After improving the model structure, the validation accuracy increased, demonstrating the effectiveness of architectural refinement.

## Optimized Model (Final Version)

In the final version of the model, based on the current model, we have carried out the following optimization:
1. Data Augmentation Strategy Updated: Applied augmentation only to training data, keeping test data unchanged to improve generalization.

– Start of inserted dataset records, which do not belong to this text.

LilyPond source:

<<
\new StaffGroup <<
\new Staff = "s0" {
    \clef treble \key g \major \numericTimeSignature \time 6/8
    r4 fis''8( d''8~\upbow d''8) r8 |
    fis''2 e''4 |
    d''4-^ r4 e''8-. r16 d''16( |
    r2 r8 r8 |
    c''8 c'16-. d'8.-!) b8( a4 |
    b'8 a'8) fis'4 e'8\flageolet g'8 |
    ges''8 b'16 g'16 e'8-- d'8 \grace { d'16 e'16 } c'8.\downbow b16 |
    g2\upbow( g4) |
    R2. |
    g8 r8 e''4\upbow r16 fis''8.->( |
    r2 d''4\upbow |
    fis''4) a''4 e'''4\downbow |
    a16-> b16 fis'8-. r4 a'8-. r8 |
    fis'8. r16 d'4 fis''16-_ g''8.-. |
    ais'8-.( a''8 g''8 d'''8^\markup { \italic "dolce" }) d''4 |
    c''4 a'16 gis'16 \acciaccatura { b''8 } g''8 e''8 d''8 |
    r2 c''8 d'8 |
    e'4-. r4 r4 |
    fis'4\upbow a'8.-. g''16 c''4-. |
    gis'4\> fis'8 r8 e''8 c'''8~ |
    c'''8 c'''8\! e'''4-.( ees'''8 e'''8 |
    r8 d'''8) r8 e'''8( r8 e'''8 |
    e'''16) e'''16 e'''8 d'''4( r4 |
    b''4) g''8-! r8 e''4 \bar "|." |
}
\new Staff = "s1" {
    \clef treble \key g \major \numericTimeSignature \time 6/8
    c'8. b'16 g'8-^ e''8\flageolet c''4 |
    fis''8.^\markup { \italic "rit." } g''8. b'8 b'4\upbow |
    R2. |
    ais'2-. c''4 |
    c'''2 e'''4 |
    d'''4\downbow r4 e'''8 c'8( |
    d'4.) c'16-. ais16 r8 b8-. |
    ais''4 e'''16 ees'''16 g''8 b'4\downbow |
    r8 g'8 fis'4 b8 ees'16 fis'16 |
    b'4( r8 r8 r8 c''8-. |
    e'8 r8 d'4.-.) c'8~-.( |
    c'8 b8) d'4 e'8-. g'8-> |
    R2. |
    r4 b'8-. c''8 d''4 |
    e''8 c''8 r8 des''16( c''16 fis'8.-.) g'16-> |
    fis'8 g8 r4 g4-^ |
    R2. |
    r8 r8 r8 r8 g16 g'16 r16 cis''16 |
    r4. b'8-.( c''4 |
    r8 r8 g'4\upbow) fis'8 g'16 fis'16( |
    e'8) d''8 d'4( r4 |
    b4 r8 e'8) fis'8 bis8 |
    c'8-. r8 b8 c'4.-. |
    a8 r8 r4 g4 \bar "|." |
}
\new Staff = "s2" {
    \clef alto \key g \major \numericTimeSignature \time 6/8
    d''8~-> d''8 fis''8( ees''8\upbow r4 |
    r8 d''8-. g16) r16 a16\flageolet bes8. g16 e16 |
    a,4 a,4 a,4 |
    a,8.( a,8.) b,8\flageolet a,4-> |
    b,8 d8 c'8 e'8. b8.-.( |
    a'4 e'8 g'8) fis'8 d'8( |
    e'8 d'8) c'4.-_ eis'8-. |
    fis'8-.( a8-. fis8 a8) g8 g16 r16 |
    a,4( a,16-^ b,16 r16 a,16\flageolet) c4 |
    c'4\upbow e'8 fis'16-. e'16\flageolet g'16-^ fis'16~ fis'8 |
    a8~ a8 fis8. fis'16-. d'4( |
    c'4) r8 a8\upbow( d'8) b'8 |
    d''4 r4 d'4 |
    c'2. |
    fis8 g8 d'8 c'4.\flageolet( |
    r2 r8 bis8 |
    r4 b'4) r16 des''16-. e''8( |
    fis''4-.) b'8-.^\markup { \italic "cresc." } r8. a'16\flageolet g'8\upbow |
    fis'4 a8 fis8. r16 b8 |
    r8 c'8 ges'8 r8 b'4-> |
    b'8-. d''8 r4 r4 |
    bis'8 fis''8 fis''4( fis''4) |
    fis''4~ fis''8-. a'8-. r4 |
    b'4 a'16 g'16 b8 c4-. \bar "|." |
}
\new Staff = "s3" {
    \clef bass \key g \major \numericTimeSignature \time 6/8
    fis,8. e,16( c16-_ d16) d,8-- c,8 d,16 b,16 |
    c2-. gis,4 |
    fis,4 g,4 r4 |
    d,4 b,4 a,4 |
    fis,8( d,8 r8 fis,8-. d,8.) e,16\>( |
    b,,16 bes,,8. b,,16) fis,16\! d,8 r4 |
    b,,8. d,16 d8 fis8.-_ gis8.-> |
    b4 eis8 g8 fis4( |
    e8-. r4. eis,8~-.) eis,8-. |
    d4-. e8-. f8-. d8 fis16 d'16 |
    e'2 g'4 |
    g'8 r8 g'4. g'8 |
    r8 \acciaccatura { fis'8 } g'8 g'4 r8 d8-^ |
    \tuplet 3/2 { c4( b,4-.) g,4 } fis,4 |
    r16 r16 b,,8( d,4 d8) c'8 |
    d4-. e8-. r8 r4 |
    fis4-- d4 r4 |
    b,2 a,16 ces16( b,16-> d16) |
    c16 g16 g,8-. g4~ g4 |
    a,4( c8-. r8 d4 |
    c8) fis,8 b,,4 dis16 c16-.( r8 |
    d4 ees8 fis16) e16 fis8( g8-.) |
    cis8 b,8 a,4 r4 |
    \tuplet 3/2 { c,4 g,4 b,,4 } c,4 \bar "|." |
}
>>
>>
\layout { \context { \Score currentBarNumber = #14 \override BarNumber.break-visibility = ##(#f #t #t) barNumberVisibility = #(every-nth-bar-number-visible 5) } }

2. Optimizer Change: Switched from AdamW to RAdam, with learning rate reduced from 0.003 → 0.001 and weight decay increased from 5e-5 → 1e-4 for better convergence.
3. Learning Rate Scheduler Adjustment: Replaced CosineAnnealingLR with ReduceLROnPlateau to dynamically adjust learning rate based on validation performance.
4. Enhanced Data Augmentation: Switched from manually defined augmentations (RandomCrop, ColorJitter, RandomAffine) to RandAugment, allowing automated augmentation selection.
5. Increased Training Epochs: Raised from 50 → 150 for better learning stability and improved accuracy.\
\
The process of final model is implemented in 'main.ipynb', and the verification accuracy exceeded **90%**.